Their burgeoning relationship is sidelined when Armenians are rounded up and either detained, killed or 'relocated'.
Mikael is captured, but manages to escape from his labour camp and return to his home village, where he becomes torn between his duty to his promised wife and Ana.
The film is ambitious and aims to be a sweeping romantic epic, with the three players in the love triangle reunited, separated, then reunited again in a multitude of locations. This slows the pacing of the movie and makes it feel much longer than it is.
The love story is supposed to help viewers feel more emotionally connected to the horrific events but it is actually distracting.
The romance between Mikael and Ana never feels entirely convincing and it’s hard for the viewer to care whether they ended up together or not.
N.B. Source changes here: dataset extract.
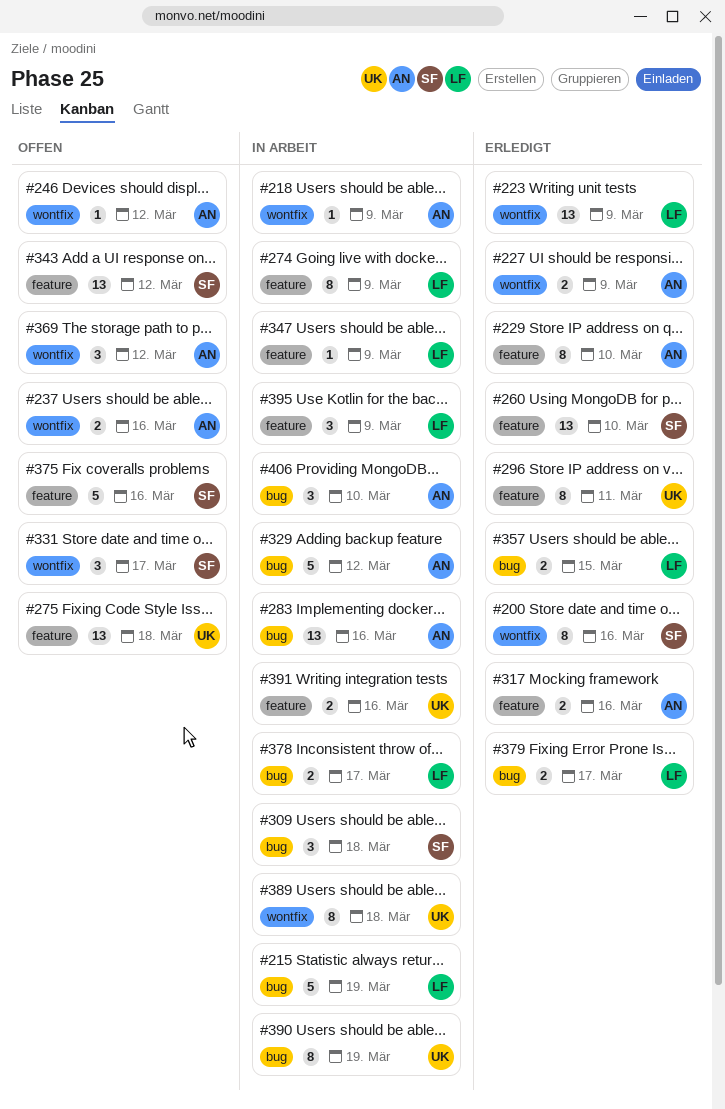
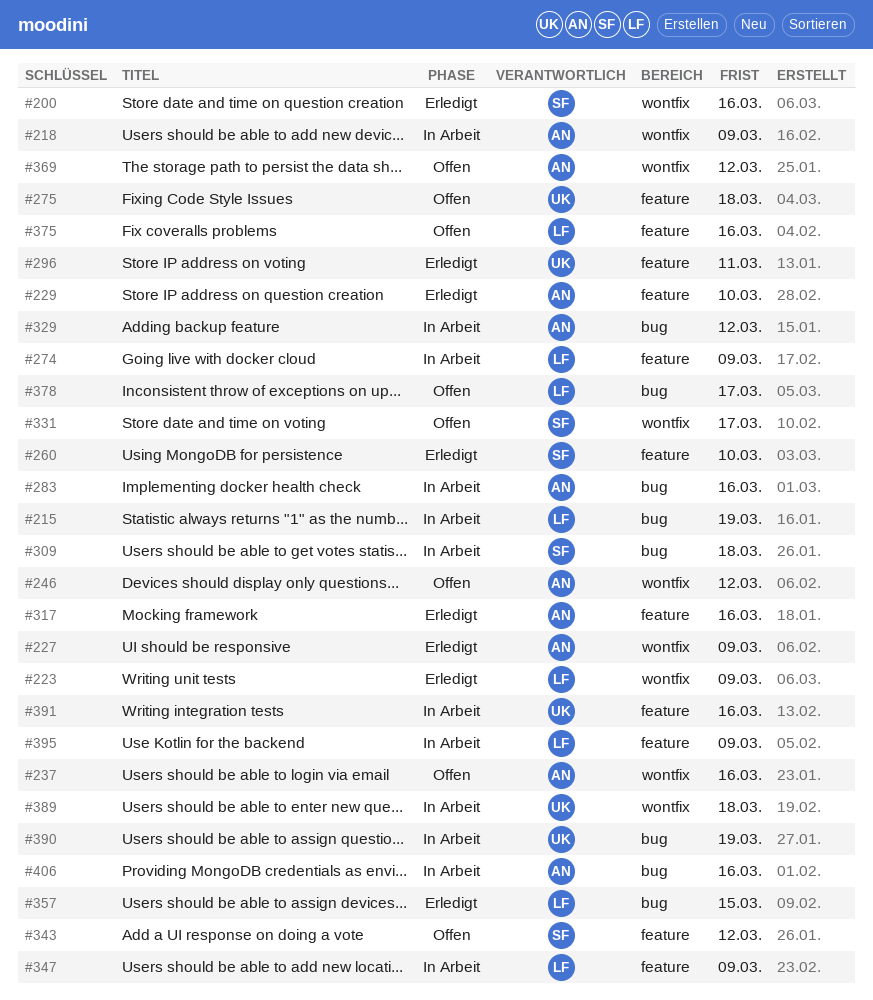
#375, owner: SF -> LF
#378, status: In Arbeit -> Offen
#379: present -> none
#406, due: Mar 10 -> Mar 16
Isaac’s performance is rather melodramatic, overplaying the emotion, while Le Bon is charming and the heart of the film. Bale puts in the most convincing and subtly powerful performance as the jilted party who is also being persecuted for reporting the crimes.
It’s a shame so much of the film's focus is on the love triangle, because the treatment of Armenians as a whole was far more important, hard-hitting and fascinating from a historical perspective.
Towards the end, viewers get more of a picture of the scale of the genocide and how many people it affected, especially when Ana tries to help orphaned children flee the country, but the romance had taken up so much time and concentration by that point that these scenes did not pack the emotional punch they deserved.